4 pointsby DeusCodexa month ago2 comments
  • DeusCodexa month ago
    Hi HN, author here. I built BlockFrame because I wanted the durability of distributed object storage (erasure coding, bit-rot protection) but for local, single-node archives.

    It is a storage engine that shards files into Reed-Solomon blocks (RS(30,3) or RS(1,3)) to guarantee mathematical recovery from disk corruption. It then exposes this engine via a FUSE/WinFSP interface so you can access the data using standard tools (read, seek) without needing custom APIs.

    Key features:

    Engine Layer: Handles the heavy lifting of parity calculation and Merkle tree verification.

    Access Layer: Virtual filesystem driver allows zero-copy access and random seeking on multi-gigabyte datasets.

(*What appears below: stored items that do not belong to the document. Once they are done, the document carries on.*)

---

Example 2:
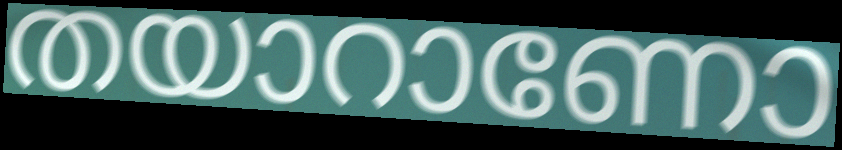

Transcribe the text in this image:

തയാറാണോ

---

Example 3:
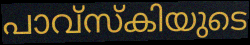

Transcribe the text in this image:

പാവ്സ്കിയുടെ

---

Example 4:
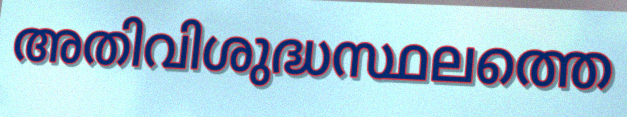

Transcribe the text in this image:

അതിവിശുദ്ധസ്ഥലത്തെ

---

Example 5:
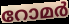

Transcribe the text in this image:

റോമർ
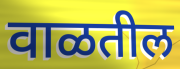
वाळतील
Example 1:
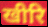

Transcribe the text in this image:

खीरि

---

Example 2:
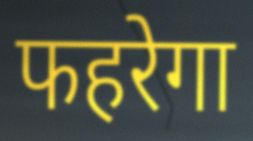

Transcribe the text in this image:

फहरेगा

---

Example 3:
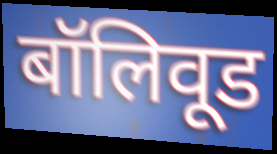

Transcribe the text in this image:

बॉलिवूड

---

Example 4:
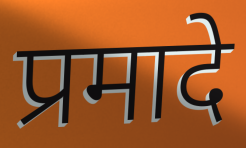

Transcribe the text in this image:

प्रमादे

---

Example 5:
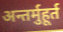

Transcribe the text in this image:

अन्तर्मुहूर्त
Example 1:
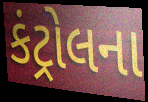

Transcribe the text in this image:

કંટ્રોલના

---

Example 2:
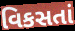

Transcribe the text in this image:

વિકસતાં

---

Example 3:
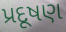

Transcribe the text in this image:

પ્રદૂષણ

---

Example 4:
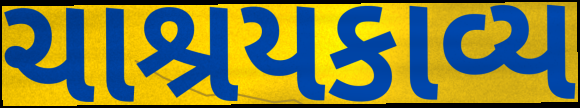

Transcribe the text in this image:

ચાશ્રયકાવ્ય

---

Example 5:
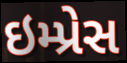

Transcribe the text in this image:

ઇમ્પ્રેસ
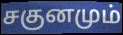
சகுனமும்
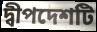
দ্বীপদেশটি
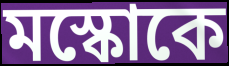
মস্কোকে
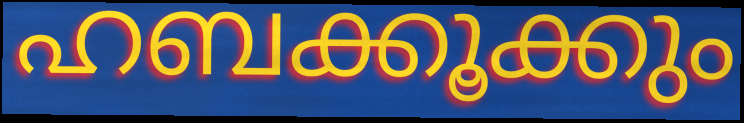
ഹബക്കൂക്കും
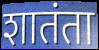
शातंता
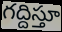
గద్దిస్తూ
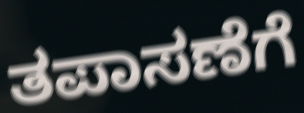
ತಪಾಸಣೆಗೆ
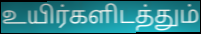
உயிர்களிடத்தும்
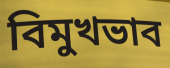
বিমুখভাব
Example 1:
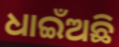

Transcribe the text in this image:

ଧାଇଁଅଛି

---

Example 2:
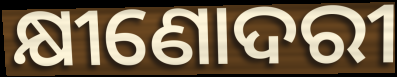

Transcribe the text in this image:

କ୍ଷୀଣୋଦରୀ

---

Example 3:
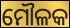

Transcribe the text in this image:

    Self-Healing: The engine transparently reconstructs corrupted sectors during reads.

    I’m graduating in May and aiming for systems roles in the UK. I'd love feedback on the architecture and any feedback is highly appreciated, Thank you.

  • compressedgasa month ago
    RS(1,3) is a slow way to store four copies.
    • DeusCodexa month ago
      I'm open to suggestions for better erasure coding storage ratio :)
      • compressedgasa month ago
        There is nothing wrong with the ratio. It is that for this ratio it is less computation to use the Merkle tree and plain replication rather than erasure coding. My suggestion is already stated. Store four copies and use the Merkle tree to determine which is valid.
        • DeusCodexa month ago
          You know what, that might be a very good idea, if encoding speeds on my really crappy hard-drive weren't under a second. But no I do see where you're coming from, and for larger files that concept does apply, but blockframe wants to protect your files from circumstances that you can't control, and the concept is still, have the file as its own entity, and to keep it planted, we use RS to make sure nothing funky happens. Small files do tend to cause random access speeds, that's why they're not split up.
          • compressedgas23 days ago
            As a post script, I should add that I had a thought that the RS(1,3) was less redundant than copies=4 as I think that RS(1,3) requires more than 1 of its four symbols to be present.

            Based on https://en.wikipedia.org/wiki/Reed%E2%80%93Solomon_error_cor... which gives (n=1 - k=3)/2 is 1 as the answer to the question of the number of missing symbols that RS(1,3) can recover which means that RS(1,3) is not a worse way of storing four copies but a worse way of storing 2 copies. It takes the space of four copies to store what only has the redundancy of two copies.